Lettre de J. Lefèvre, San Salvador (El Salvador), mars 2011
Avec Ana-Laura, j’ai été très marqué lors d’une de nos dernières visites hebdomadaires à l'hôpital Bloom où nous visitons un service d’enfants atteints du cancer. Ces enfants sont pour la plupart gravement malades et nous en ressortons bien souvent bouleversés ; mais cette fois-là, Ana-Laura rencontrait pour la première fois Tatiana, une petite fille de quatre ans environ, les bras marqués de traces de piqûres et n’ayant plus un cheveu sur la tête mais une flamme dans le regard et une soif d’être aimée… Et pour cause, cette petite fille a été abandonnée par sa maman, et son papa ne peut s’occuper d’elle. Je crois que lorsqu’elle n’est pas à l’hôpital, elle est dans un foyer.
Ce jour-là, du coup, nous entrons dans la chambre où sont placés six lits en métal avec des enfants qui s’ennuient et une ou deux mamans qui somnolent en tenant la main de leur petit. Dès qu’elle voit que l’on s’approche du lit, cette petite fille Tatiana s’anime d’un seul coup et appelle en pointant du doigt Ana-Laura : “Maman, maman…” ! Alors Ana-Laura s’approche et essaie de lui expliquer qu’elle n’est pas sa maman, mais les jeunes femmes qui sont auprès de leurs enfants nous disent qu’elle appelle “maman” toutes les femmes qui daignent s’approcher de son lit, puisqu’elle n’a personne qu’elle peut appeler ainsi. Alors, à partir de ce moment-là, Ana prend dans ses bras ce petit être aux mains tendues vers une inconnue qui, pour une fois, ne vient pas pour lui faire des piqûres, et elle se colle, se blottit contre elle avec une force impressionnante. Elles sont restées, toutes les deux ensemble, durant tout l’après-midi en jouant et déambulant dans la chambre. Et au moment de partir – bien sûr, cela a été très dur de se séparer ! – elle pleurait beaucoup et nous étions aussi bouleversés, mais au moins je crois qu’elle gardera en souvenir un trésor fondamental : savoir qu’elle peut-être aimée gratuitement. Et je pense que nous la reverrons lors de nos prochaines visites.

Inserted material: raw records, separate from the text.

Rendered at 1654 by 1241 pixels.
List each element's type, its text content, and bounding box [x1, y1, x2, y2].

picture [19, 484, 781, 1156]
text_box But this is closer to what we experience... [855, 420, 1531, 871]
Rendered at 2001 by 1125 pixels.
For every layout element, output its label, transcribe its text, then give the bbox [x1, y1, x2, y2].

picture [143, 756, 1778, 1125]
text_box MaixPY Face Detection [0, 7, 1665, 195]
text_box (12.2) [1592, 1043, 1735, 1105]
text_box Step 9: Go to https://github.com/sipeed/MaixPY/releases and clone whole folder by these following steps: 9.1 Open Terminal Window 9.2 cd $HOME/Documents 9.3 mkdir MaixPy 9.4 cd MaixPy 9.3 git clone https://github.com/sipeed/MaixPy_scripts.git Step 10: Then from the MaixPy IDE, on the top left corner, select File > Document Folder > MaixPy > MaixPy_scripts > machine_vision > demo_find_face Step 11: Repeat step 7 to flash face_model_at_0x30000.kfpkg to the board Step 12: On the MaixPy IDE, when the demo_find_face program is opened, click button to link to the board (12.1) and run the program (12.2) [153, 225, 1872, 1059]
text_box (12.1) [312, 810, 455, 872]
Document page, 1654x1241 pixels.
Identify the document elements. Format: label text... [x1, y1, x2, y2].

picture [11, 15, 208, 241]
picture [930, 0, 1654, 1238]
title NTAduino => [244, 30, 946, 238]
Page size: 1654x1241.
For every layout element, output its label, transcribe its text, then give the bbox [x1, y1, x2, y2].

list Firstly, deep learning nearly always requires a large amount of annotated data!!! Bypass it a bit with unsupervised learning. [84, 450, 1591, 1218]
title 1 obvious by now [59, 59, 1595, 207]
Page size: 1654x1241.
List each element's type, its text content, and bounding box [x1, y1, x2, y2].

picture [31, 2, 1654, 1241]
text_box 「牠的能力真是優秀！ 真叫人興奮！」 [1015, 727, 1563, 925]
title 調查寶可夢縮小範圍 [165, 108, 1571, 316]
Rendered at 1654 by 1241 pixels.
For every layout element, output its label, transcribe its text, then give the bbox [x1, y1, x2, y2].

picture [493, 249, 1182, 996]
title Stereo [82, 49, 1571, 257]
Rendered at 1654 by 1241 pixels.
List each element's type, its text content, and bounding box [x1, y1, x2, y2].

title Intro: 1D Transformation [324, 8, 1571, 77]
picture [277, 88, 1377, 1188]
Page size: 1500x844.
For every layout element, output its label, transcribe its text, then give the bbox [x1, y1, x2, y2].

Cette scène m’a vraiment bouleversée. À côté de ce besoin fondamental d’un peu d’amour, dans une vie si petite, que pèsent tous nos projets et nos ambitions ? « À quoi sert de gagner le monde ? », si dans ce monde il y a des petites filles et des petits garçons qui n’ont jamais bénéficié d'un regard d’amour ?
Et où en est l'état de santé de cette fillette? Hors mis les foyers y a-t-il des systèmes de familles d'accueil dans la ville où elle est? Qui paye ses soins?
J'ai trois filles qui baignent dans l'amour et de savoir cette fillette si désespérée d'amour ne m'est pas acceptable. Mon chemin à croisé cette narration, si quelque chose peut être fait, si notre famille peut lui offrir un souffle dans son sens, s'il vous plait faîtes-le moi savoir.
Je compte sur vous.
I Rossy
Chère Isabelle,
Tatiana continue son traitement de la leucémie durant l'année par des visites régulières. Nous ne l'avons pas revue depuis. Elle est accueillie et prise en charge par la Fondation "Ayúdame a vivr". C'est une fondation salvadorienne qui travaille très bien pour aider les enfants atteints de cancer et sans ressources.Nous connaissons la fondatrice. Vous pouvez regarder le site de la Fondation "Ayudame a Vivir". Merci pour votre intérêt.